Directive = Output the data as it stands. Each line must match exactly.

Raw data =

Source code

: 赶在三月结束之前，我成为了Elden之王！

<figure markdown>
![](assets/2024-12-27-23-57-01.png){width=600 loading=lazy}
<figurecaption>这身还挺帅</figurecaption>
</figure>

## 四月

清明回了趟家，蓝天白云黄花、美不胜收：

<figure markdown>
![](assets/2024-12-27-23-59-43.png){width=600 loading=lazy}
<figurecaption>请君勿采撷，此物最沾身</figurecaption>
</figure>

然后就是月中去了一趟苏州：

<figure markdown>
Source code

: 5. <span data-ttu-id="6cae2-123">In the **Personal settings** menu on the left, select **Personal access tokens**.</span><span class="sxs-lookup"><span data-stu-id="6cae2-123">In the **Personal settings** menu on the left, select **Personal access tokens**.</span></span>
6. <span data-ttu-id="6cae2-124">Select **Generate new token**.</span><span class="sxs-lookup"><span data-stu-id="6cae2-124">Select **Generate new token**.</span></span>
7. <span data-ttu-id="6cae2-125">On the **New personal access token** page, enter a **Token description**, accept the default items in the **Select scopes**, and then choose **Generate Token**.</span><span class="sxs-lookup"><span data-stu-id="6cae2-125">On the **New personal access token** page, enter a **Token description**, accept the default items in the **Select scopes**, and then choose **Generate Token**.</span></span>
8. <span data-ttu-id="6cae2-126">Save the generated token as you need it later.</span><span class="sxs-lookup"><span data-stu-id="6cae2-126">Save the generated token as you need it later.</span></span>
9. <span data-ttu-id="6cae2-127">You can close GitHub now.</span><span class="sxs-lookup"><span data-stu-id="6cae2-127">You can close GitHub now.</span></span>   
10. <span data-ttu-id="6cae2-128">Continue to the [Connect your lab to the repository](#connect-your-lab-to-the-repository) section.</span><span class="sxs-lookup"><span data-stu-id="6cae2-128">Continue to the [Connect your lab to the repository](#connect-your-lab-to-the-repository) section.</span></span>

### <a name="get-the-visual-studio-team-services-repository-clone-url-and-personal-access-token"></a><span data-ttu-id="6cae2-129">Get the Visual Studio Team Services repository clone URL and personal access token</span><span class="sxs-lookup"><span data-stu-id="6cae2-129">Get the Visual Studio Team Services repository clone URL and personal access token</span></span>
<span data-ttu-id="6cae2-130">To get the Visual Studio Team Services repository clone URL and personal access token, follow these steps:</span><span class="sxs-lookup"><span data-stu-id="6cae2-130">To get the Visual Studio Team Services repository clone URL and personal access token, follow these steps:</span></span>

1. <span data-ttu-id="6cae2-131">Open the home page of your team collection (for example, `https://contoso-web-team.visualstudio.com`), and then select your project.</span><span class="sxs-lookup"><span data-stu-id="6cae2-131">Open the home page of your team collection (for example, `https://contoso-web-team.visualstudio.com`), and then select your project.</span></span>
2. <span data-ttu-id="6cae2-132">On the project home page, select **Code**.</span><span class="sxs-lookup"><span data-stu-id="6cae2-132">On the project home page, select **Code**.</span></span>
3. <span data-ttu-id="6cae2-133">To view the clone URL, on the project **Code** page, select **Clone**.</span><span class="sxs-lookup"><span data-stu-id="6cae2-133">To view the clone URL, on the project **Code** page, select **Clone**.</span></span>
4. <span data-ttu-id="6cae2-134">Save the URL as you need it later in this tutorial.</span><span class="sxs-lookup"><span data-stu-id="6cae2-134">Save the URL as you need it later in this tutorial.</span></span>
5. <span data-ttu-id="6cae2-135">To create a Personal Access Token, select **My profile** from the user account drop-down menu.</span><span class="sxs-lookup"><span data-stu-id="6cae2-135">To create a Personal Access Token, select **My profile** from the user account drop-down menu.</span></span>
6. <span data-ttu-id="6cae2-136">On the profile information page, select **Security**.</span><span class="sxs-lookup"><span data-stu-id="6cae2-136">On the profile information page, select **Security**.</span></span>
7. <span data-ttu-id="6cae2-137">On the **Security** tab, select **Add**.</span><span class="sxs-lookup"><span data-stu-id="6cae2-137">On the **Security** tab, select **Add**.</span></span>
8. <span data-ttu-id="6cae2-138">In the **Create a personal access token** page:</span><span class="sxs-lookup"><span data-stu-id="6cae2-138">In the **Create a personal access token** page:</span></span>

Result of this exercise =
Source code

: 赶在三月结束之前，我成为了Elden之王！

<figure markdown>
![](assets/2024-12-27-23-57-01.png){width=600 loading=lazy}
<figurecaption>这身还挺帅</figurecaption>
</figure>

## 四月

清明回了趟家，蓝天白云黄花、美不胜收：

<figure markdown>
![](assets/2024-12-27-23-59-43.png){width=600 loading=lazy}
<figurecaption>请君勿采撷，此物最沾身</figurecaption>
</figure>

然后就是月中去了一趟苏州：

<figure markdown>
Source code

: 5. <span data-ttu-id="6cae2-123">In the **Personal settings** menu on the left, select **Personal access tokens**.</span><span class="sxs-lookup"><span data-stu-id="6cae2-123">In the **Personal settings** menu on the left, select **Personal access tokens**.</span></span>
6. <span data-ttu-id="6cae2-124">Select **Generate new token**.</span><span class="sxs-lookup"><span data-stu-id="6cae2-124">Select **Generate new token**.</span></span>
7. <span data-ttu-id="6cae2-125">On the **New personal access token** page, enter a **Token description**, accept the default items in the **Select scopes**, and then choose **Generate Token**.</span><span class="sxs-lookup"><span data-stu-id="6cae2-125">On the **New personal access token** page, enter a **Token description**, accept the default items in the **Select scopes**, and then choose **Generate Token**.</span></span>
8. <span data-ttu-id="6cae2-126">Save the generated token as you need it later.</span><span class="sxs-lookup"><span data-stu-id="6cae2-126">Save the generated token as you need it later.</span></span>
9. <span data-ttu-id="6cae2-127">You can close GitHub now.</span><span class="sxs-lookup"><span data-stu-id="6cae2-127">You can close GitHub now.</span></span>   
10. <span data-ttu-id="6cae2-128">Continue to the [Connect your lab to the repository](#connect-your-lab-to-the-repository) section.</span><span class="sxs-lookup"><span data-stu-id="6cae2-128">Continue to the [Connect your lab to the repository](#connect-your-lab-to-the-repository) section.</span></span>

### <a name="get-the-visual-studio-team-services-repository-clone-url-and-personal-access-token"></a><span data-ttu-id="6cae2-129">Get the Visual Studio Team Services repository clone URL and personal access token</span><span class="sxs-lookup"><span data-stu-id="6cae2-129">Get the Visual Studio Team Services repository clone URL and personal access token</span></span>
<span data-ttu-id="6cae2-130">To get the Visual Studio Team Services repository clone URL and personal access token, follow these steps:</span><span class="sxs-lookup"><span data-stu-id="6cae2-130">To get the Visual Studio Team Services repository clone URL and personal access token, follow these steps:</span></span>

1. <span data-ttu-id="6cae2-131">Open the home page of your team collection (for example, `https://contoso-web-team.visualstudio.com`), and then select your project.</span><span class="sxs-lookup"><span data-stu-id="6cae2-131">Open the home page of your team collection (for example, `https://contoso-web-team.visualstudio.com`), and then select your project.</span></span>
2. <span data-ttu-id="6cae2-132">On the project home page, select **Code**.</span><span class="sxs-lookup"><span data-stu-id="6cae2-132">On the project home page, select **Code**.</span></span>
3. <span data-ttu-id="6cae2-133">To view the clone URL, on the project **Code** page, select **Clone**.</span><span class="sxs-lookup"><span data-stu-id="6cae2-133">To view the clone URL, on the project **Code** page, select **Clone**.</span></span>
4. <span data-ttu-id="6cae2-134">Save the URL as you need it later in this tutorial.</span><span class="sxs-lookup"><span data-stu-id="6cae2-134">Save the URL as you need it later in this tutorial.</span></span>
5. <span data-ttu-id="6cae2-135">To create a Personal Access Token, select **My profile** from the user account drop-down menu.</span><span class="sxs-lookup"><span data-stu-id="6cae2-135">To create a Personal Access Token, select **My profile** from the user account drop-down menu.</span></span>
6. <span data-ttu-id="6cae2-136">On the profile information page, select **Security**.</span><span class="sxs-lookup"><span data-stu-id="6cae2-136">On the profile information page, select **Security**.</span></span>
7. <span data-ttu-id="6cae2-137">On the **Security** tab, select **Add**.</span><span class="sxs-lookup"><span data-stu-id="6cae2-137">On the **Security** tab, select **Add**.</span></span>
8. <span data-ttu-id="6cae2-138">In the **Create a personal access token** page:</span><span class="sxs-lookup"><span data-stu-id="6cae2-138">In the **Create a personal access token** page:</span></span>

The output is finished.